Page created on March 23, 2019. Last updated on March 19, 2021 at 22:04
A fever is an active core temperature elevation that occurs because the hypothalamus increases the set point temperature value. It doesn’t occur due to deficiency of warm-defence.
At the beginning of a fever the set point temperature is elevated, let’s say from 37 to 39°C. After this is the core temperature still 37°C, so the body understands that the body is colder than the hypothalamus wants it to be. The body then starts to increase the core temperature by causing the person to wrap themselves in clothing or blankets, and they start to shiver. Eventually will the core temperature reach the new set point of 39°C. At this point is this temperature maintained until the hypothalamus decreases the set point to the normal value.
The febrile reaction can be divided into stages:
- Stadium incrementi – the stage where the body temperature is rising
- Stadium fastigii – the stage where the body temperature is stable and the fever is maintained
- Stadium decrementi – the stage where the body temperature is decreasing
During the stadium incrementi the body produces more heat than it loses. The person feels cold as the core temperature is lower than the set point. This is both due to behavioural changes, like influencing the person to wrap themselves up, and due to autonomic changes. These changes involve shivering, piloerection, peripheral vasoconstriction and sympathetic activation. Vasoconstriction reduces the amount of blood in the periphery, causing less blood to be exposed to the colder surroundings. The metabolic rate increases.
During the stadium fastigii heat loss and heat production is approximately the same. The core temperature is now the same as the elevated set point temperature.
During the stadium decrementi the body loses more heat than it produces. It begins when the hypothalamus lowers the set point temperature to the normal value of 37°C. The person feels warm. Increased heat loss is mostly attributed to increased sweating and vasodilation. The core temperature eventually reaches the normal set point value, at which point heat loss and heat production are balanced once again.
There exist several types of fever, each of which are characteristic for certain diseases. The diseases themselves are not important to know but are included anyway.
|Type of fever||Course||Associated diseases|
|Continuous fever||Temperature permanently over 38°C, daily fluctuation < 1°C||Viral and bacterial infections|
|Remittent fever||Temperature permanently over 38°C, daily fluctuation > 1°C||Viral infections, acute bacterial endocarditis|
|Intermittent fever||Febrile and non-febrile periods alternating within one day||Pyogenic infection, tuberculosis|
|Recurrent fever||Febrile and non-febrile days alternating||Malaria|
The temperature is generally considered subfebrile between 37.5°C and 38.0°C, febrile between 38.0°C and 41.5°C, and hyperpyrexia above 41.5°C (40°C according to the book). Hyperpyrexia is a medical emergency as it usually indicates a serious underlying condition such as brain damage.

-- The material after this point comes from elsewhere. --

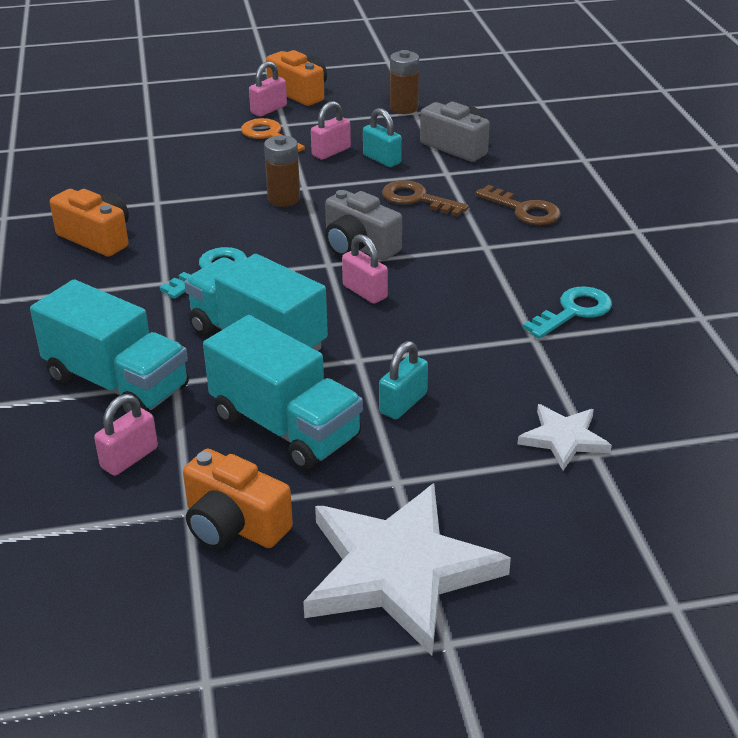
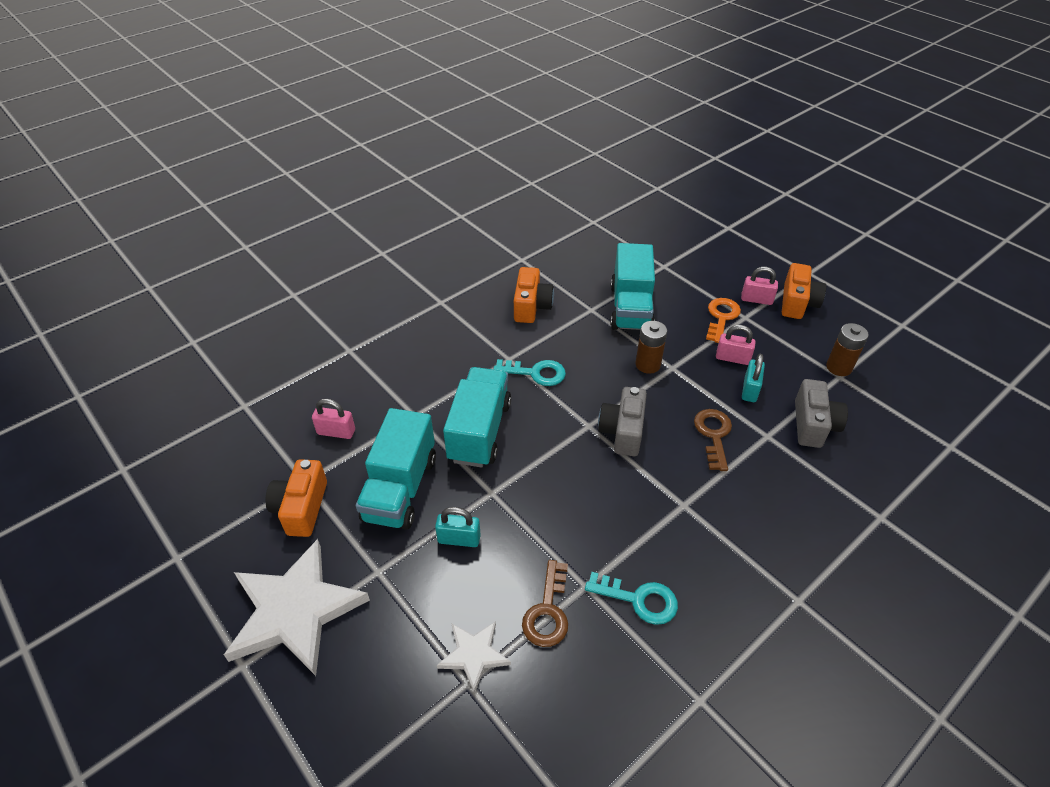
camera: 60 degrees right, 10 degrees up
turquoise truck [30,280,189,414] -> turquoise truck moved to [611,243,655,330]
pink padlock [342,234,388,304] -> none
brown key [475,185,560,225] -> brown key moved to [522,560,568,647]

Fever is usually a response to an infection. The causative agent, whether it’s a bacterium or virus, contain exogenous pyrogens like LPS. Bacteria or viruses, together with the exogenous pyrogens, are phagocytosed by macrophages, which then react by producing endogenous pyrogens. The endogenous pyrogens and not the exogenous ones act directly on the CNS. Some evidence suggests that macrophages in the liver (Kupffer cells) transmit a pyrogenic signal to the CNS through vagal afferents too.
The most important endogenous pyrogens are IL-1, IL-6, IL-8, TNF-α and interferons. These cytokines are not only produced in response to infection, so fever can occur in other inflammations as well. Some of these pyrogens activate the acute phase reaction, and all of them act on the circumventricular organs of the CNS. Here they trigger the arachidonic acid pathway, producing prostaglandin E2 (PGE2) which causes the hypothalamus to increase the set point temperature to a higher level.
Pyrogens may not always cause fever. In a cold environment may they rather cause hypothermia. Development of hypothermia instead of fever is also characteristic in neonates or very old people. Starvation may inhibit the fever reaction. In sepsis either fever or hypothermia may develop.
2 thoughts on “38. Pathogenesis of fever”
I assume it is suppose to be subfebrile until 38.5 and not 37.5?… If not, aren’t you subfebrile with normal temperature?